A couple years ago, I hit a really low point in this arena.  I had come off a pretty rough break up and I was pushing forward with this ministry all the while silently panicking because the big 30 was on the horizon and I really wanted to be married by at least 30.  (My original target age was 21).  I felt guilty for wanting marriage and torn between marriage and ministry.  They felt like two very separate paths.

If I trusted God, I needed to push forward with ministry and shut up about marriage.  That’s what I thought.

That’s when a very wise friend, who got married at 29, pointed me to the story of Hannah in the Old Testament.

In Samuel chapter 1, we meet Hannah, a woman who desperately longs for a child.

Using modern Christian wisdom, we might tell Hannah, “Oh, Hannah!  Just be content!  Trust God and He will bring you a child.”  It’s a really religious way of saying, “Try not to think about it so much.”  We might have told Hannah to just be content with what she had, complained about how hard children are, and how she had it easy.

But Hannah, it says, was often grieved by her barren state.  She was heartbroken over it.  She went to the Temple, poured her bleeding heart out to God in prayer, begged for a child and asked God not to forget her.  It was a silent prayer, but her lips were moving, so the priest thought she was drunk and making a scene.  He even reprimanded her, but she replied that she was not drunk, just heartbroken.

“Jessica,” my friend said, “Hannah desired a child so greatly the priest thought she was drunk.  She was heartbroken.  Being content doesn’t mean you can’t petition.  Just because you trust God doesn’t mean you can’t ask him.

It was a light bulb moment for me- a turning point in my life as a single woman.

Sharing my heart with God, even my disappointments, is a manifestation of my trust in Him not my distrust of Him.  It, not silence, is the root of ‘contentment.’

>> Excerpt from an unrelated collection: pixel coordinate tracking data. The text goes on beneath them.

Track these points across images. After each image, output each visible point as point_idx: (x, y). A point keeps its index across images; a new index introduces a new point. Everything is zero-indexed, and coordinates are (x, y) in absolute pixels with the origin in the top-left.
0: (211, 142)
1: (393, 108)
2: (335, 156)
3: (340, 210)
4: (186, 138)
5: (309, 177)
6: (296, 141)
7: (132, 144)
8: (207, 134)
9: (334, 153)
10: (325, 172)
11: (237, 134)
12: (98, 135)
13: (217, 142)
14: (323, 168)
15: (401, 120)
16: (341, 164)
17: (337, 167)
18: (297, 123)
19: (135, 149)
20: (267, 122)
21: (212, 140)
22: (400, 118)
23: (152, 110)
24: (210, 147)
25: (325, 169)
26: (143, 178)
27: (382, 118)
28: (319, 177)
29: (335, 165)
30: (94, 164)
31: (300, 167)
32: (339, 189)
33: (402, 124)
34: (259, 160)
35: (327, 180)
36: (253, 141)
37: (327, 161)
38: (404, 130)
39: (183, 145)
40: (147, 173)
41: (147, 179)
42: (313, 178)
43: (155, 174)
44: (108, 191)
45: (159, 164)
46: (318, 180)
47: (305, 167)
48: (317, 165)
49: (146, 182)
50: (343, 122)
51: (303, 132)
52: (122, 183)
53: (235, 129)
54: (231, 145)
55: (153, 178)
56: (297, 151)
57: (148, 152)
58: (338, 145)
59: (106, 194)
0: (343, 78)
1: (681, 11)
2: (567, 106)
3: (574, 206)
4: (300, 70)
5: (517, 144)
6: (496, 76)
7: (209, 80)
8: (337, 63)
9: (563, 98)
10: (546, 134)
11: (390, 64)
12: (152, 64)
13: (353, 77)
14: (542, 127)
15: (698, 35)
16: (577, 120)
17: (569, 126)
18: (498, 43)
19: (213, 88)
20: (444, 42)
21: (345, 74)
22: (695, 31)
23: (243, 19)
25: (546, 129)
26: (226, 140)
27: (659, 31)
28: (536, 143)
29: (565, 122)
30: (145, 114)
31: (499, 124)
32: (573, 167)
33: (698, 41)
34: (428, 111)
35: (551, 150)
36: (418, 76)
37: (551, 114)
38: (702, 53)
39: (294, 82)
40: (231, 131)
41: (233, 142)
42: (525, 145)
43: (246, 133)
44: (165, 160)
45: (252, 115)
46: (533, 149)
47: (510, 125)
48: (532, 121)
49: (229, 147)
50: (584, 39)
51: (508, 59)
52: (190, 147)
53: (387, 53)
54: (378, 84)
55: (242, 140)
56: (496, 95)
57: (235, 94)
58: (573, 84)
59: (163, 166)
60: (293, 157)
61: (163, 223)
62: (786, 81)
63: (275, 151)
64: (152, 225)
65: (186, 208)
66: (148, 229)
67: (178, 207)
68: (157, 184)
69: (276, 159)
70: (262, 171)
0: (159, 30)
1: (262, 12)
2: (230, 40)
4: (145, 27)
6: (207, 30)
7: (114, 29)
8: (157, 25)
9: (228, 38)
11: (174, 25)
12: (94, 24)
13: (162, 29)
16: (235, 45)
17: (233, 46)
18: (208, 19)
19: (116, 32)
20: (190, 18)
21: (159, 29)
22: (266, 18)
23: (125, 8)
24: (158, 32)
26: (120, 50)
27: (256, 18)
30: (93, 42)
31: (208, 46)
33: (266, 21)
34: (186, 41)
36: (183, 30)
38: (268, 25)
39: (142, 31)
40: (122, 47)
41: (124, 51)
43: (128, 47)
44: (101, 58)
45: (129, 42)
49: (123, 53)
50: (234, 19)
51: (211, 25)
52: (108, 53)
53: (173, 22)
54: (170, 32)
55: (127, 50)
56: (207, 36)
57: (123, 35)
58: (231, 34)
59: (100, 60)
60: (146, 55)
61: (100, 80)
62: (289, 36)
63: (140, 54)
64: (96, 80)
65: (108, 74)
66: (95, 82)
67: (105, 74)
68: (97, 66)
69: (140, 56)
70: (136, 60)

God is ok.  He is ok with me coming to Him saying, “God I really really really want this and I’m confused and I’m hurt and I don’t understand why I don’t have it yet.”

Contentment isn’t not asking for it.  Contentment is asking and trusting His answer.  It isn’t a blind trust.  It is a confident hope.  It is sharing my deepest longing with the only One who can satisfy and knowing that He hears me.  He is listening.

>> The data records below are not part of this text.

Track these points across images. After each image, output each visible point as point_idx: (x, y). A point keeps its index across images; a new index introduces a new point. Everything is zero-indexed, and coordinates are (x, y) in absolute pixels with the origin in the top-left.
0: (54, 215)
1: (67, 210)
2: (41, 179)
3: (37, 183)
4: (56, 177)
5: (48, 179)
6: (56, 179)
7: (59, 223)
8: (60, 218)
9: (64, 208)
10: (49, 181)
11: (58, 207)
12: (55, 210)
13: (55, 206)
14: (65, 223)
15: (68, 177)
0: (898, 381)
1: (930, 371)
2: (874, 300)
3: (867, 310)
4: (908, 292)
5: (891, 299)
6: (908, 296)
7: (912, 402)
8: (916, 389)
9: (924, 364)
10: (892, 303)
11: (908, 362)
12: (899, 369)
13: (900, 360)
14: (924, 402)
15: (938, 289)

[Tweet “Let the desire for marriage draw you toward God. They aren’t mutually exclusive.”]

Our desires can be handled in one of two ways.  We can either handle them with God or handle them in spite of Him.  They can drive us away from Him or drive us to Him.  After all, He is the giver of good gifts (James 1:17), whose ways are so much higher than ours (Isaiah 55:9), who makes all things beautiful in His time (Ecclesiastes 3:11).

In this season, if you are one of those girls who is tired of lining up to catch the bouquet, can I encourage you in something?  Enjoy these moments.  Lord willing, weddings only happen once, and it is far better to experience them with joy than bitterness.  But, that doesn’t mean your heart can’t ache and you can’t long.

Let that aching and that longing drive you even closer to the Lover of your Soul.  He loves you.  He hears you.  He has not forgotten you.